● Excerpt provided
>> start
And now Jonathan writes in to say that congresspeople definitely can get impeached.

I am sure you've gotten like 40 e-mails about this already, but congressmen definitely can be impeached. The House of Reps. has the power to impeach any Federal government official (judges, reps, senators, president) and then the Senate tries them. In fact, the first person impeached was Sen. William Blount, a member of Congress. As far as I know no Rep. has ever been impeached (I did one Google search, but I like to think of myself as the Joe Morgan of legal analysis) but either way they definitely can be.

I am stubbornly going to continue to not look this up, in the hopes of being able to print an infinite number of conflicting errata/addenda to this post that no one will ever read. And yes, I know I split an infinitive, but in this case I think it was warranted.
 
Let's keep this going with Adam:

Neither Eric nor Jonathan is right.

The Constitution limits impeachment to "[t]he President, Vice President, and all civil officers of the United States. . . ." A dispute exists to this day whether members of Congress are "civil officers of the United States." The dispute remains unresolved and is largely academic because both the House and Senate have their own expulsion procedures if a rep or senator misbehaves.
>> end
● Given entries
>> start
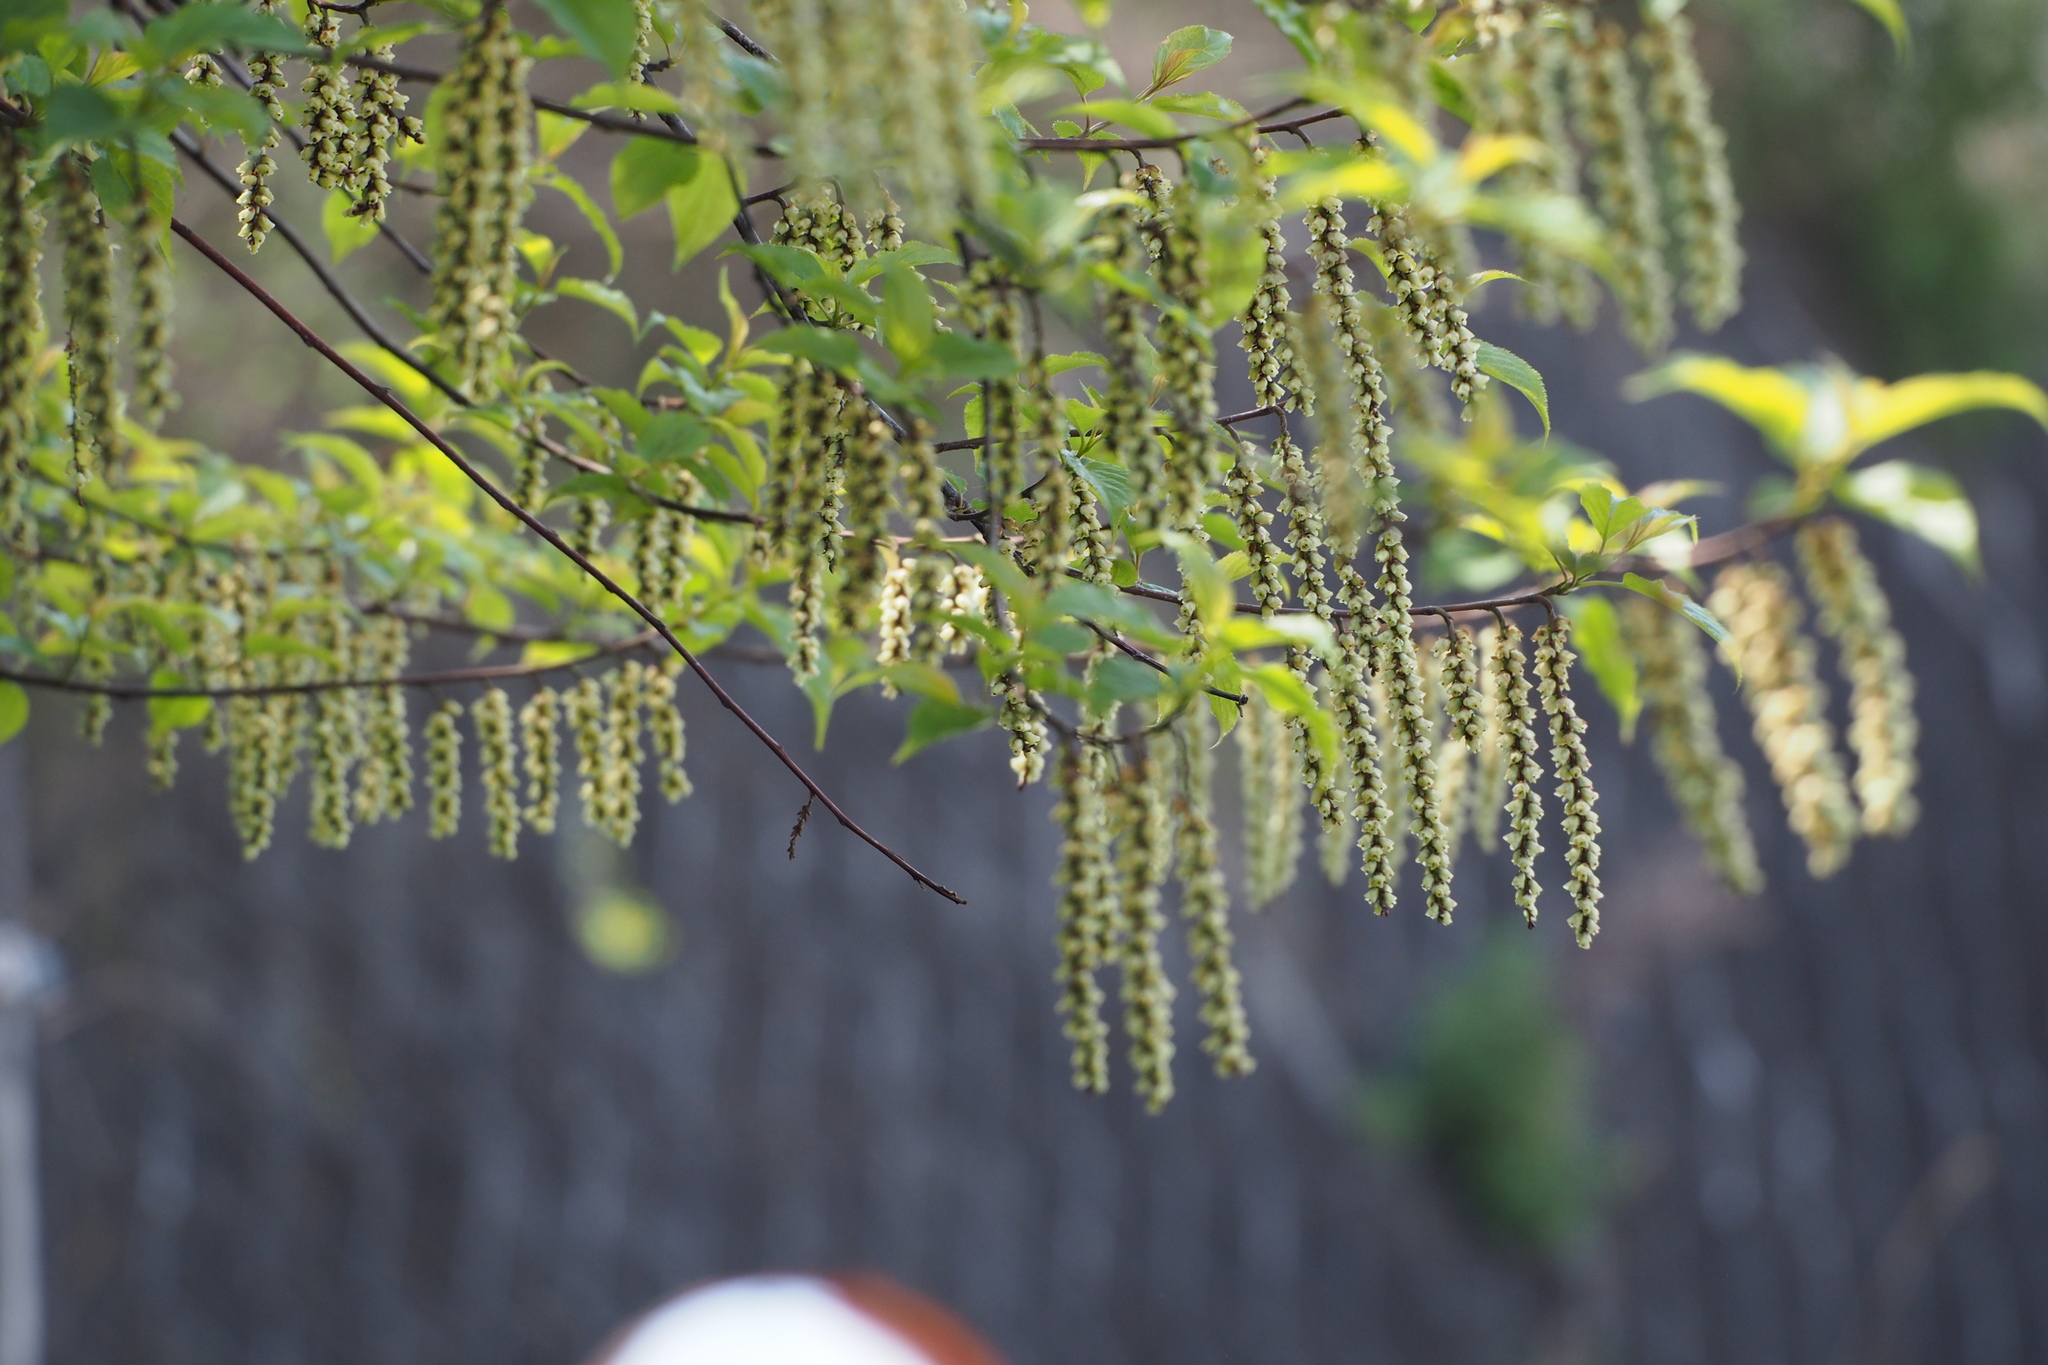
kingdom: Plantae
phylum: Tracheophyta
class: Magnoliopsida
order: Crossosomatales
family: Stachyuraceae
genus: Stachyurus
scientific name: Stachyurus praecox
>> end
● Prompt 1
Answer these questions from the impeachment excerpt:
(a) Who does Jonathan say was the first person impeached?
(b) What does the writer say he will stubbornly continue to do?
(c) According to Adam, why is the dispute over impeaching members of Congress largely academic?
● Prompt 2
Write the next few sentences of the post on impeaching members of Congress, picking up after its last paragraph.
The items have no role in this exercise.

● Exercise response 1
(a) Sen. William Blount.
(b) Not look this up.
(c) Both the House and Senate have their own expulsion procedures if a rep or senator misbehaves.

● Exercise response 2
This comments section is one more post away from becoming its own blog about the Constitution.
 
We continue now with James, commenting on what historians call "The First Impeachment," that of Tennessee Senator William Blount in the late 170's.

Blount was impeached by the House, but the Senate dismissed the charges, not because they believed Blount was innocent (they expelled him from the Senate), but because they believed the House had erred and they did not have jurisdiction. The Constitution says "civil officers" can be impeached, and commentators generally agree that the term "civil officers" refers only to executive and judicial branch officers. Since then, Representatives and Senators found guilty of malfeasance have been expelled by the house to which they belong rather than impeached in the two-stage process of impeachment by the House and expulsion by the Senate.

This blog is just a long civics lesson at this point.
 
Go, Devin, Go!

According to Article XXI of the Colorado State Constitution, if Woody Paige was a state congressman, one would only have to get enough signatures on a petition to equal 25% of the number of people who initially voted for Woody, and you could hold a recall election. Then a simple majority could boot him out.

Colorado is one of only 18 'recall states' in the nation.